== 本文抜粋 ==
####################

カルボキシル基やスルフォン酸基等の極性基が存在する場合、酸化チタンへの吸着という点においてOH基と競合する可能性はあるが、本発明はこのような置換基が存在しなくても酸化チタンへの吸着が起こるように分子設計された色素を用いているので、これらの置換基が妨害するものではない。
さらにハロゲンやニトロ基、シアノ基のような置換基だけを持ち、炭化水素基のような置換基をもたないフタロシアニン色素は有機溶媒への溶解度が著しく低いため、実用上の観点からは本発明に用いるには相応しくないと考えられるが、ここで除外する理由は無い。
従って五価アンチモンと軸配位子としてのOH基が存在すれば、基本的にどのような周辺置換基をもつフタロシアニン色素でも実施例と同様のことが予想される。
【0012】
3.対陰イオン(図1におけるZ-
本発明に用いているアンチモン−フタロシアニン錯体は陽イオン種であるため、その電荷を中和するために対陰イオンが付随する。
実施例では三ヨウ化物イオン(I3-)だけを示しているが、これは五価アンチモン錯体を合成する際の原料が三価アンチモン錯体のI3-塩であることに由来し、またI3-イオンの存在が特段の不都合をもたらさないためである。

####################

上のフタロシアニン色素についての抜粋から、「さらにハロゲンやニトロ基、シ」から「例と同様のことが予想される。」までの部分を一字も変えずに書き写す。

####################

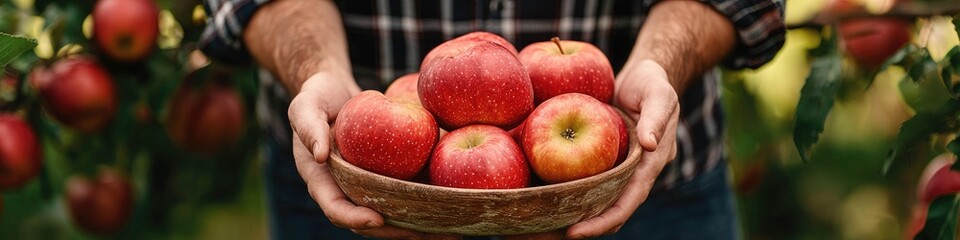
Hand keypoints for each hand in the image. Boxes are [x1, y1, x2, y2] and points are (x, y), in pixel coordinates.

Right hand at [289, 73, 459, 239]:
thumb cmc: (317, 97)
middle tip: (428, 234)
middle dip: (400, 232)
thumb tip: (320, 155)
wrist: (336, 91)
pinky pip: (410, 192)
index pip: (336, 209)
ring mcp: (371, 185)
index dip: (354, 218)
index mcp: (323, 182)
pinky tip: (458, 202)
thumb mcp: (305, 105)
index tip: (377, 218)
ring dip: (422, 226)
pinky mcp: (391, 175)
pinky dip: (430, 201)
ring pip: (396, 213)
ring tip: (453, 232)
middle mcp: (348, 190)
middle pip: (373, 222)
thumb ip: (308, 127)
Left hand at [506, 60, 678, 239]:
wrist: (642, 76)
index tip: (575, 232)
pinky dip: (562, 190)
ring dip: (567, 215)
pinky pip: (580, 179)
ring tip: (534, 226)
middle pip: (605, 211)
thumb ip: (656, 117)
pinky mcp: (597, 159)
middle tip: (542, 236)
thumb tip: (650, 144)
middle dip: (579, 227)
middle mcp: (629, 174)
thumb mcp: (660, 94)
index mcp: (647, 167)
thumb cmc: (653, 84)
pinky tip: (536, 195)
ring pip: (590, 200)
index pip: (626, 202)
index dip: (602, 221)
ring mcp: (613, 168)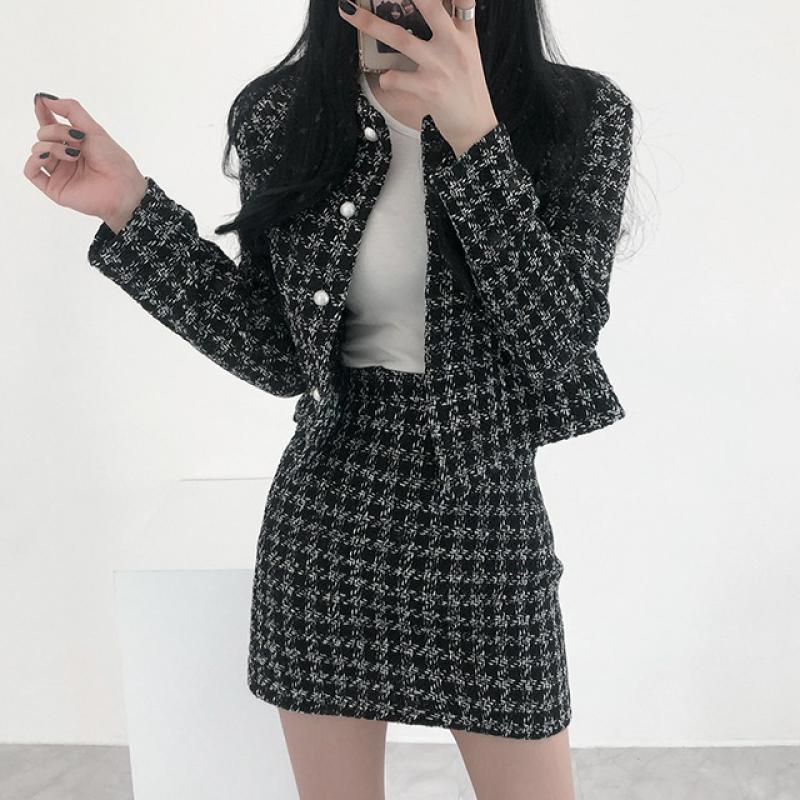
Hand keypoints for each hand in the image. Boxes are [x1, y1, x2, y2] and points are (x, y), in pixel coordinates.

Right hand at [24, 95, 147, 233]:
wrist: (123, 188)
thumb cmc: (114, 161)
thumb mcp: (93, 129)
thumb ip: (71, 110)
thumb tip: (45, 98)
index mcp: (74, 143)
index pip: (51, 125)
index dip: (43, 112)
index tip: (40, 101)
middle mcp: (64, 157)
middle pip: (43, 135)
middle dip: (55, 131)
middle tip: (77, 138)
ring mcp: (59, 173)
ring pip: (37, 150)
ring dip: (51, 146)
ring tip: (74, 154)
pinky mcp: (54, 188)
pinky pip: (30, 171)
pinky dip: (35, 159)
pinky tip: (48, 156)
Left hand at [338, 0, 498, 157]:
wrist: (475, 126)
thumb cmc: (467, 90)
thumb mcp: (470, 54)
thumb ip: (457, 29)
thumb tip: (435, 9)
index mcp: (465, 35)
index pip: (462, 0)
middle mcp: (454, 45)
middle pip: (429, 6)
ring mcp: (440, 66)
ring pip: (400, 38)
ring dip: (371, 23)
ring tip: (348, 12)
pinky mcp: (428, 89)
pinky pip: (396, 78)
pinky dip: (386, 77)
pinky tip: (387, 79)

####################

== 解答例 ==
さらにハロゲンやニトロ基、シアノ基のような置換基だけを持ち、炭化水素基のような置換基をもたないフタロシアニン色素は有機溶媒への溶解度が著しく低いため、実用上の観点からは本発明に用いるには相応しくないと考えられるが、ここで除外する理由は無い。
従って五価アンチモンと軸配位子としてのOH基が存在すれば、基本的にどのような周辺置換基をもつフタロシアニン色素でも実施例と同様のことが予想される。